* [Stored data entries]
┄┄┄┄┄┄┄┄┄┄┄┄┄┄┄┄┄┄┄┄

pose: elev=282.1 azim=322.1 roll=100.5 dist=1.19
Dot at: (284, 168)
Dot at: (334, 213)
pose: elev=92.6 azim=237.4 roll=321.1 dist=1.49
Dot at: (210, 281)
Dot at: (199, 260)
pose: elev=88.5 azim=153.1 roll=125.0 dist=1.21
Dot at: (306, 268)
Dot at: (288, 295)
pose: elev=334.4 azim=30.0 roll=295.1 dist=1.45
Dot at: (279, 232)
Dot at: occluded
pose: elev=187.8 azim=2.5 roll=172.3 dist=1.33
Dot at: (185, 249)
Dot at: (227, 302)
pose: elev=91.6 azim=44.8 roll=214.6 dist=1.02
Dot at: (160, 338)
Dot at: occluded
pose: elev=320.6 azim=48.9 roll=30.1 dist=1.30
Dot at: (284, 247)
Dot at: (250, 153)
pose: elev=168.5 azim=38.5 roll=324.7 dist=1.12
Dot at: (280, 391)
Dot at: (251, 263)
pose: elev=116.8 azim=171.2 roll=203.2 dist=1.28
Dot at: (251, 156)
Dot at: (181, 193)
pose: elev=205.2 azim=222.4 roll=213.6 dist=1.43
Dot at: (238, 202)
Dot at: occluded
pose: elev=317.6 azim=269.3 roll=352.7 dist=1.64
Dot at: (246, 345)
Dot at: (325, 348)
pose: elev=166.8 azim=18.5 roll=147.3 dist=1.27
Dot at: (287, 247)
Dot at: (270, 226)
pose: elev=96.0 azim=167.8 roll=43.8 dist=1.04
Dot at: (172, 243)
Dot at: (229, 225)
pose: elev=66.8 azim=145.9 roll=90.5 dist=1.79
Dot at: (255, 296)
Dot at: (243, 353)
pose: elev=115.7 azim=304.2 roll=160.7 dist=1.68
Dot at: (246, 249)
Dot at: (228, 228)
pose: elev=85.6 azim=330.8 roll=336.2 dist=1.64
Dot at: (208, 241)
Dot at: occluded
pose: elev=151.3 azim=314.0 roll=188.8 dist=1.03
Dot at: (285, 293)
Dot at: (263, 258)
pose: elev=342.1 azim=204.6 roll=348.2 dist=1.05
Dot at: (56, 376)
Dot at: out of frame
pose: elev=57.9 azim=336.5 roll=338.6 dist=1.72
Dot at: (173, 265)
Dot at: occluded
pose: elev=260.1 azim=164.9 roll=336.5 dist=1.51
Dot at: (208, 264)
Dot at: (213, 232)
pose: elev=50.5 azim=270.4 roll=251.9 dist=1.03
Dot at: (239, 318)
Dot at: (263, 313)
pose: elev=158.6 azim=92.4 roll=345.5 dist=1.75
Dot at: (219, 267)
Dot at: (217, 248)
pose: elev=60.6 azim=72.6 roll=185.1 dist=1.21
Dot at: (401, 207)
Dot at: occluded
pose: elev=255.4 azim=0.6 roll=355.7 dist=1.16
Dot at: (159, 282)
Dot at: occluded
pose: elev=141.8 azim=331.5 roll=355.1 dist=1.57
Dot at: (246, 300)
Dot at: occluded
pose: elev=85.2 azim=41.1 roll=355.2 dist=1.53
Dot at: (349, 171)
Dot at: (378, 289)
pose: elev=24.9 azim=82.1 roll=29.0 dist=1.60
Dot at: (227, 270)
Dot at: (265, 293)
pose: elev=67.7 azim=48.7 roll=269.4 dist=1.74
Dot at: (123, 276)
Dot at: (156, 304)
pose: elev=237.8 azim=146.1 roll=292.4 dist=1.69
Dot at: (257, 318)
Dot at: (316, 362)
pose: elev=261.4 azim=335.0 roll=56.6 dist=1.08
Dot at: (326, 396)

┄┄┄┄┄┄┄┄┄┄┄┄┄┄┄┄┄┄┄┄

* [THE PROBLEM]
Arrange the listing above as a JSON list of strings, with one string for each line and blank lines omitted.

* [TASK RESULT]
[
  "pose: elev=282.1 azim=322.1 roll=100.5 dist=1.19",
  "Dot at: (284, 168)",
  "Dot at: (334, 213)",
  "pose: elev=92.6 azim=237.4 roll=321.1 dist=1.49",
  "Dot at: (210, 281)",
  "Dot at: (199, 260)",
  "pose: elev=88.5 azim=153.1 roll=125.0 dist=1.21",
  "Dot at: (306, 268)",
  "Dot at: (288, 295)",
  "pose: elev=334.4 azim=30.0 roll=295.1 dist=1.45",
  "Dot at: (279, 232)",
  "Dot at: occluded",
  "pose: elev=187.8 azim=2.5 roll=172.3 dist=1.33",
  "Dot at: (185, 249)",
  "Dot at: (227, 302)",
  "pose: elev=91.6 azim=44.8 roll=214.6 dist=1.02",
  "Dot at: (160, 338)",
  "Dot at: occluded",
  "pose: elev=320.6 azim=48.9 roll=30.1 dist=1.30",
  "Dot at: (284, 247)",
  "Dot at: (250, 153)",
  "pose: elev=168.5 azim=38.5 roll=324.7 dist=1.12",
  "Dot at: (280, 391)",
  "Dot at: (251, 263)",
  "pose: elev=116.8 azim=171.2 roll=203.2 dist=1.28",
  "Dot at: (251, 156)",
  "Dot at: (181, 193)",
  "pose: elev=205.2 azim=222.4 roll=213.6 dist=1.43",
  "Dot at: (238, 202)",
  "Dot at: occluded",
  "pose: elev=317.6 azim=269.3 roll=352.7 dist=1.64",
  "Dot at: (246, 345)",
  "Dot at: (325, 348)",
  "pose: elev=166.8 azim=18.5 roll=147.3 dist=1.27",
  "Dot at: (287, 247)",
  "Dot at: (270, 226)",
  "pose: elev=96.0 azim=167.8 roll=43.8 dist=1.04",
  "Dot at: (172, 243)",
  "Dot at: (229, 225)",
  "pose: elev=66.8 azim=145.9 roll=90.5 dist=1.79",
  "Dot at: (255, 296)",
  "Dot at: (243, 353)",
  "pose: elev=115.7 azim=304.2 roll=160.7 dist=1.68",
  "Dot at: (246, 249)",
  "Dot at: (228, 228)",
  "pose: elev=85.6 azim=330.8 roll=336.2 dist=1.64",
  "Dot at: (208, 241)",
  "Dot at: occluded",
  "pose: elev=151.3 azim=314.0 roll=188.8 dist=1.03",
  "Dot at: (285, 293)",
  "Dot at: (263, 258)",
  "pose: elev=342.1 azim=204.6 roll=348.2 dist=1.05",
  "Dot at: (56, 376)",
  "Dot at: out of frame",
  "pose: elev=57.9 azim=336.5 roll=338.6 dist=1.72",
  "Dot at: (173, 265)",
  "Dot at: occluded",
  "pose: elev=260.1 azim=164.9 roll=336.5 dist=1.51",
  "Dot at: (208, 264)",
  "Dot at: (213, 232)",
  "pose: elev=50.5 azim=270.4 roll=251.9 dist=1.03",
  "Dot at: (239, 318)",
  "Dot at: (263, 313)",
  "pose: elev=158.6 azim=92.4 roll=345.5 dist=1.75",
  "Dot at: (219, 267)",
  "Dot at: (217, 248)",
  "pose: elev=60.6 azim=72.6 roll=185.1 dist=1.21",
  "Dot at: (401, 207)",
  "Dot at: occluded",
  "pose: elev=255.4 azim=0.6 roll=355.7 dist=1.16",
  "Dot at: (159, 282)",
  "Dot at: occluded",
  "pose: elev=141.8 azim=331.5 roll=355.1 dist=1.57",
  "Dot at: (246, 300)",
  "Dot at: occluded",
  "pose: elev=85.2 azim=41.1 roll=355.2 dist=1.53",
  "Dot at: (349, 171)",
  "Dot at: (378, 289)",
  "pose: elev=24.9 azim=82.1 roll=29.0 dist=1.60",
  "Dot at: (227, 270)",
  "Dot at: (265, 293)",
  "pose: elev=67.7 azim=48.7 roll=269.4 dist=1.74",
  "Dot at: (123, 276)",
  "Dot at: (156, 304)",
  "pose: elev=237.8 azim=146.1 roll=292.4 dist=1.69",
  "Dot at: (257, 318)",
  "Dot at: (316, 362)",
  "pose: elev=261.4 azim=335.0 roll=56.6 dist=1.08",
  "Dot at: (326, 396)"
]